J'essaye de m'ouvrir au monde, d'être apte à faire de nouvelles rencontres, d'être ouvert à de nouvelles choses. Mais je crois que ça ne marche pas. J'ai vécu trop longtemps reclut, renfermer sur moi-même avec Jessica comme seule aide. Il me faudra du temps, maintenant, beaucoup de temps...

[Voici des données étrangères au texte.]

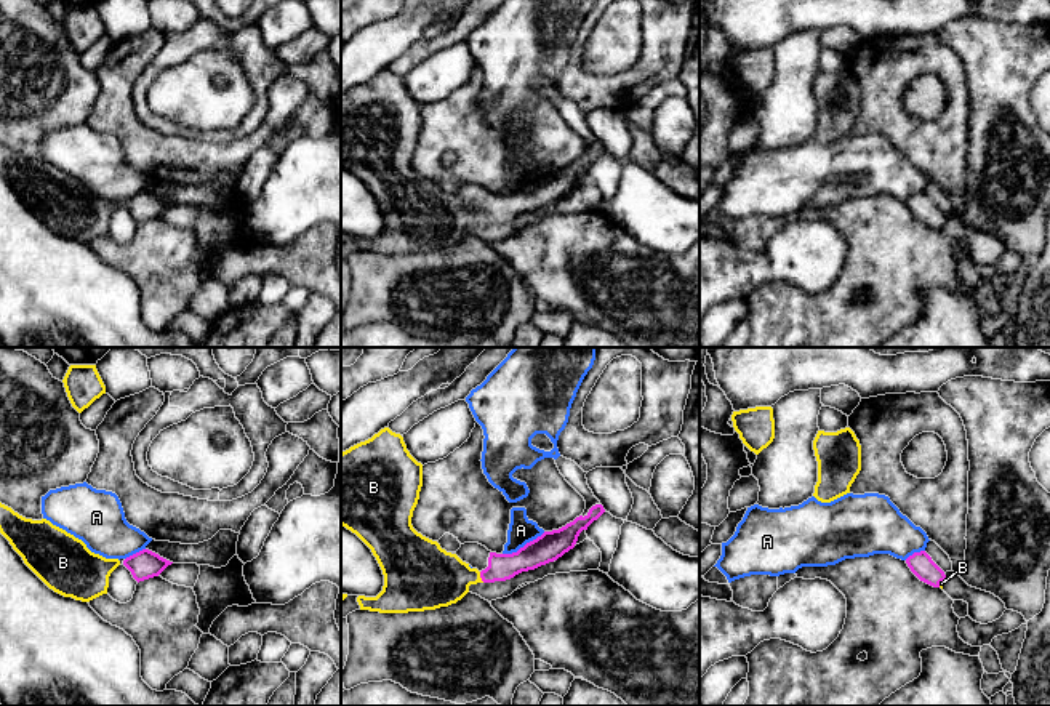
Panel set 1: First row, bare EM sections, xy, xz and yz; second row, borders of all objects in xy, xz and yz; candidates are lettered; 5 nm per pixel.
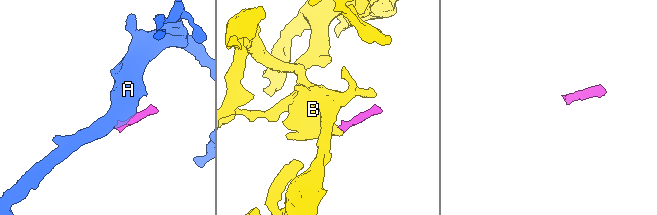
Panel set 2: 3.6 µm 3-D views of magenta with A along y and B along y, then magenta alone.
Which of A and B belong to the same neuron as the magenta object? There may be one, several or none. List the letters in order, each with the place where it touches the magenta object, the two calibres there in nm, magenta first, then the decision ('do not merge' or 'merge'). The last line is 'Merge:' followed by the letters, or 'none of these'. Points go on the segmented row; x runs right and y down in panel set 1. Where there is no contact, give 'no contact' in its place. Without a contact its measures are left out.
A: xz (525, 545) | 150/130 nm | do not merge
B: xz (480, 577) | 140/300 nm | merge
Merge: B

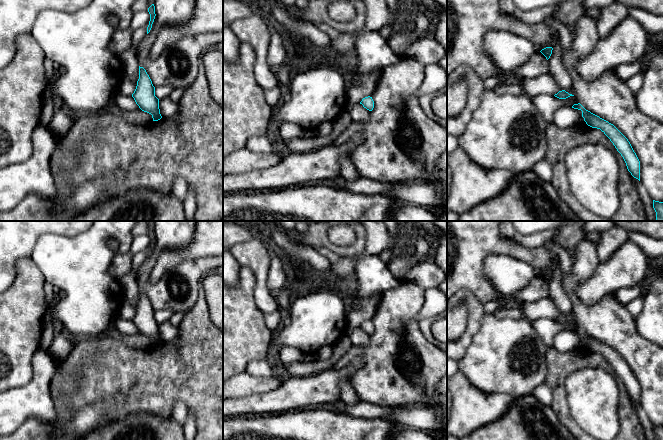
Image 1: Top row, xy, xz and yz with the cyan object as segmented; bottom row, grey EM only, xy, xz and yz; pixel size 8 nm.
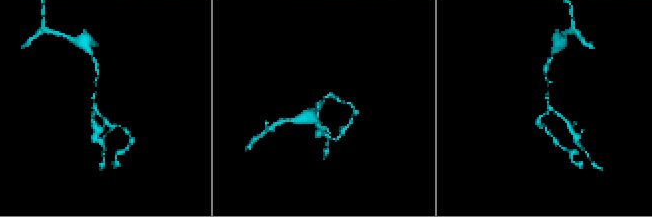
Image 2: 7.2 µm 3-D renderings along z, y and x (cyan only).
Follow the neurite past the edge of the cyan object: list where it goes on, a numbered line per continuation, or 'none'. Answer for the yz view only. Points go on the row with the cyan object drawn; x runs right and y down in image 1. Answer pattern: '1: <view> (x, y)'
none

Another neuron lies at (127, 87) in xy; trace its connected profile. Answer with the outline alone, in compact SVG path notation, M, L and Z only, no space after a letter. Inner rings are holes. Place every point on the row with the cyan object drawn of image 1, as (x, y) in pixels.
M124 76L118 86L117 92L132 96L137 86L137 82L132 81L129 77Z

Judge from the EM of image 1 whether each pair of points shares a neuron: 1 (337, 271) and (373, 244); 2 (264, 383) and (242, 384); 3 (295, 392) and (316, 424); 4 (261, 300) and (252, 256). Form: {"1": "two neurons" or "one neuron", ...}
{"1": "one neuron", "2": "one neuron", "3": "two neurons", "4": "one neuron"}

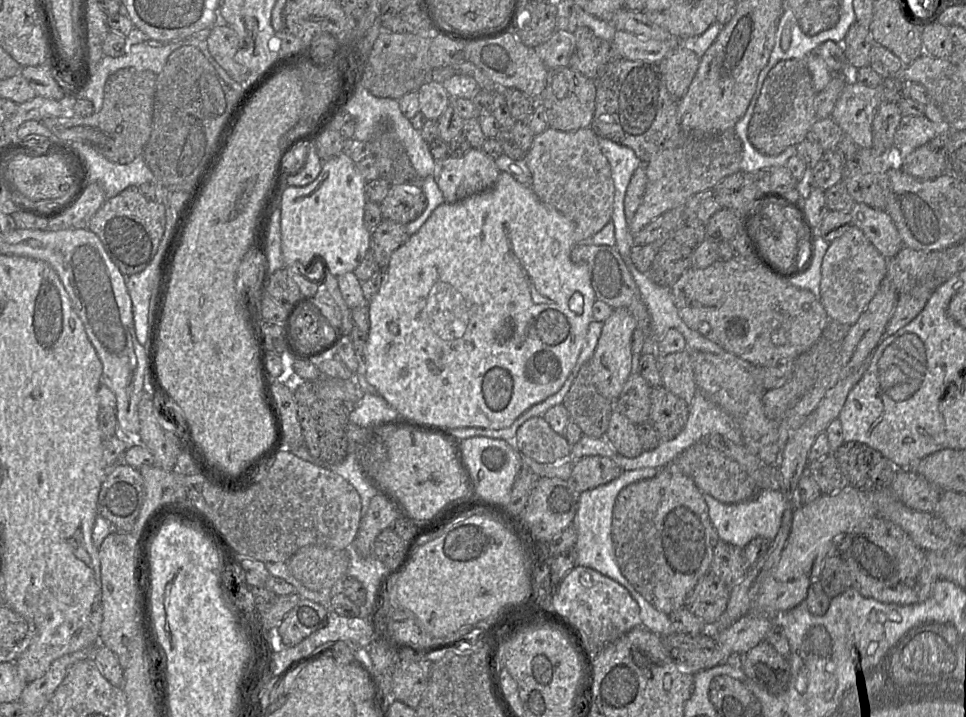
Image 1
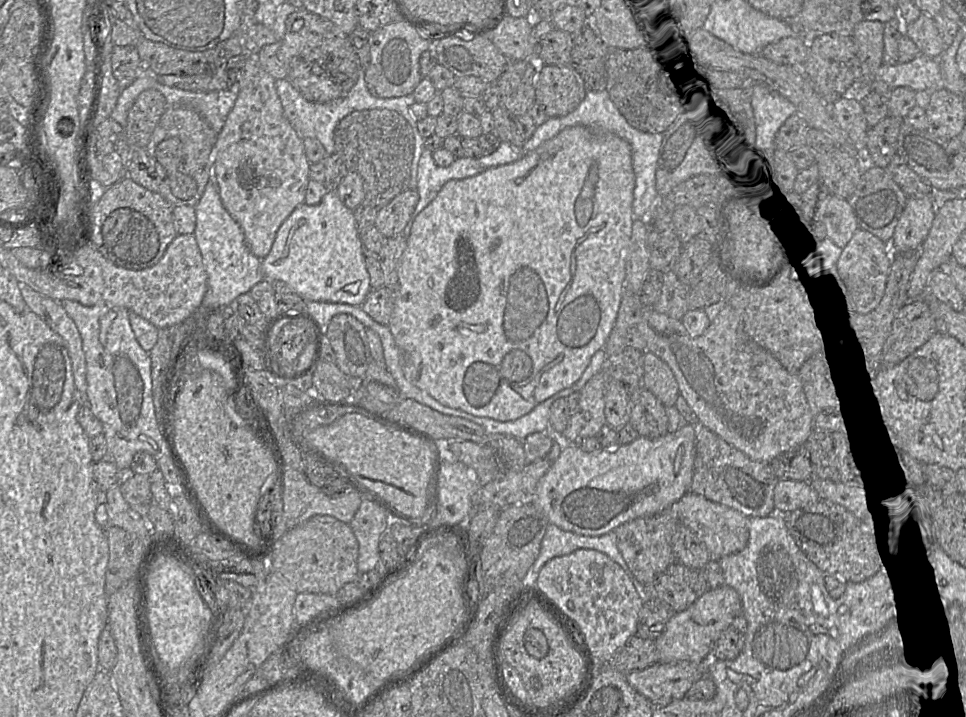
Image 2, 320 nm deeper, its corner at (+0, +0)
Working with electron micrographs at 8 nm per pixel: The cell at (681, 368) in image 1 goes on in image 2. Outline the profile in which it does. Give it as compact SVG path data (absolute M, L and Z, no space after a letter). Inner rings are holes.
M649 351L644 353L644 372L642 385L656 396L661 403L674 406L679 394L679 388L670 367Z

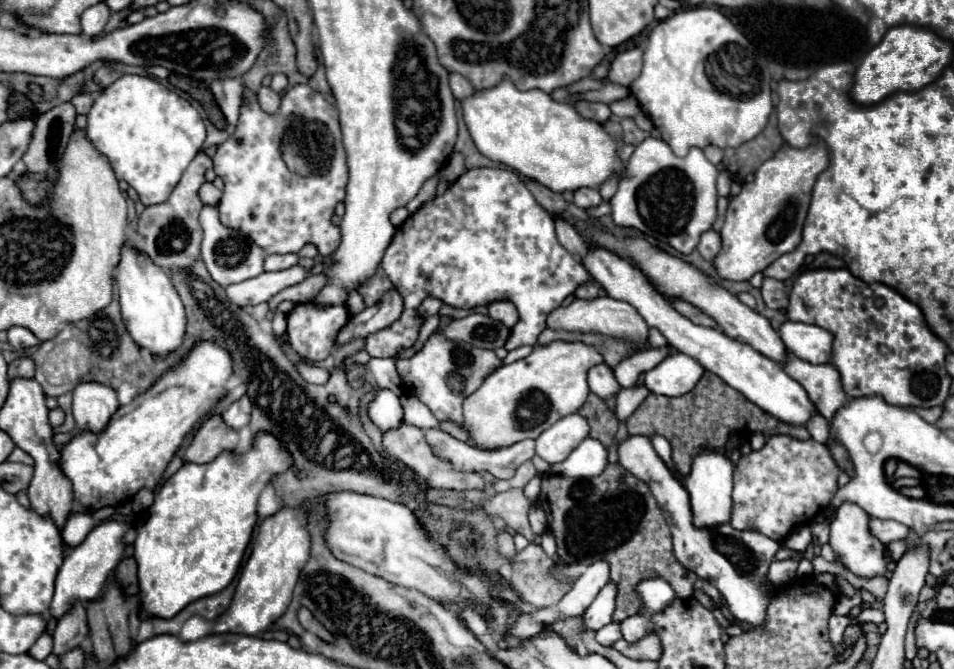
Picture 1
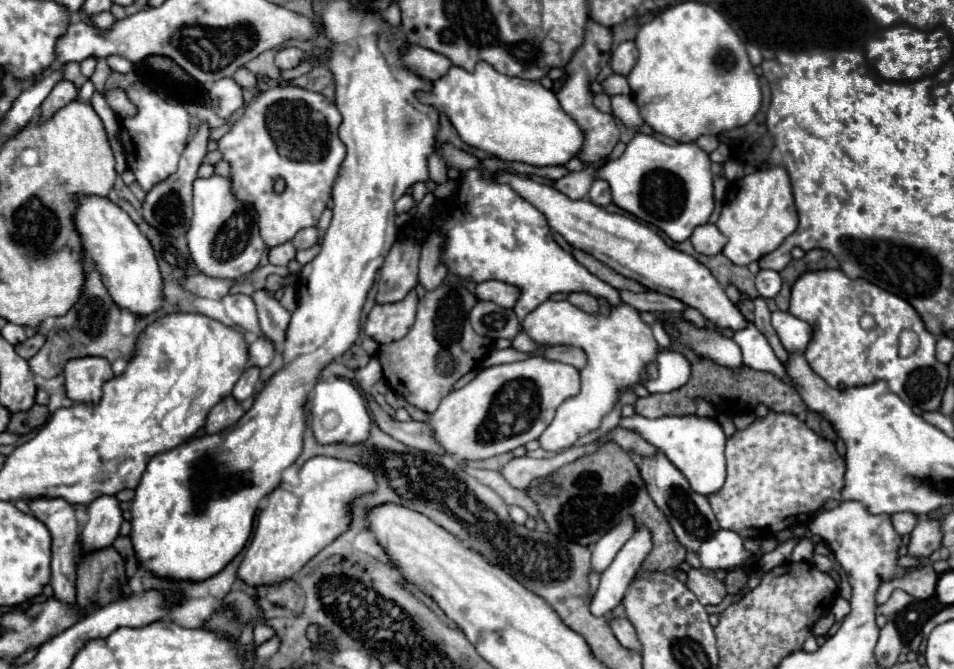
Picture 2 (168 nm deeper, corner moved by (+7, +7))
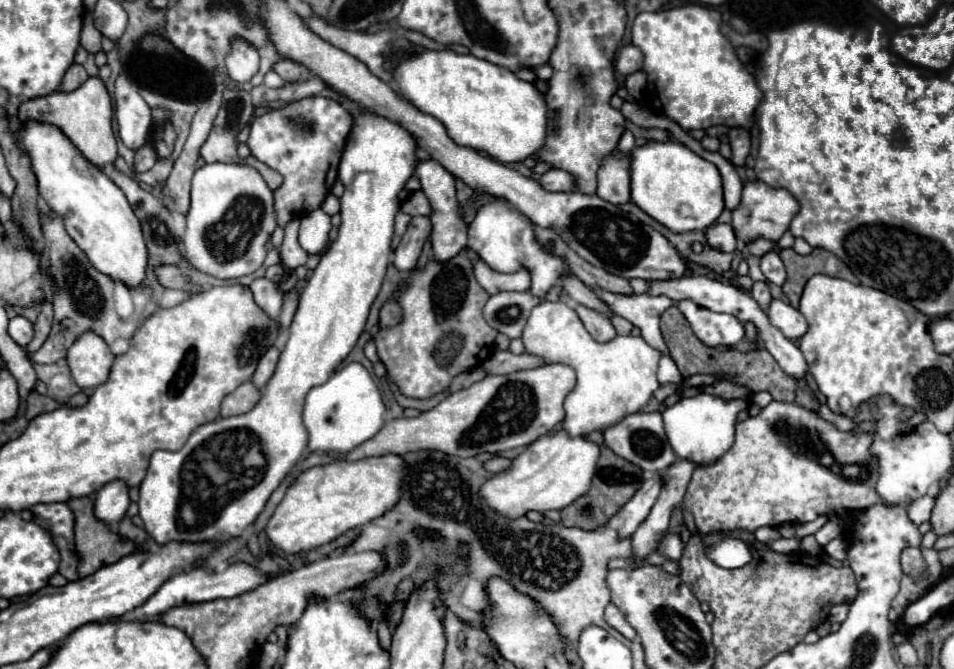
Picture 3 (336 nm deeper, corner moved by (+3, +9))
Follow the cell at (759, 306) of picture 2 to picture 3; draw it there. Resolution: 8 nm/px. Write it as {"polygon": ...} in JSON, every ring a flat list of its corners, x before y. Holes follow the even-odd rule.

Je déglutis, entrant dans mon bureau. Cette situation est trop étrange. Stan me pose un paquet de dossiers alors que je hoche la tête lentement, m'assaillant sur l'énorme chaise. Je regarde les papiers en me rejouant la scène. Je viens de me ridiculiser devant Styles et ce soir, je vais boire un café avec lui. Mon dieu... Tu tombes bien bas, Louis, siffle ma conscience. Je commence à feuilleter les papiers, mais je n'arrive pas à me concentrer. Pas du tout, même. Je relève le regard, puis regarde les papiers, avant de me lever. Merde, qu'est-ce que j'ai... Je m'assois face à la vitre, ouvrant sur Dublin. Je déglutis, entourant mes jambes de mes bras. La porte est fermée à clef de toute manière, qui pourrait me découvrir dans cet état ? Personne... Ma respiration est lourde alors que j'essaye de contenir mes émotions.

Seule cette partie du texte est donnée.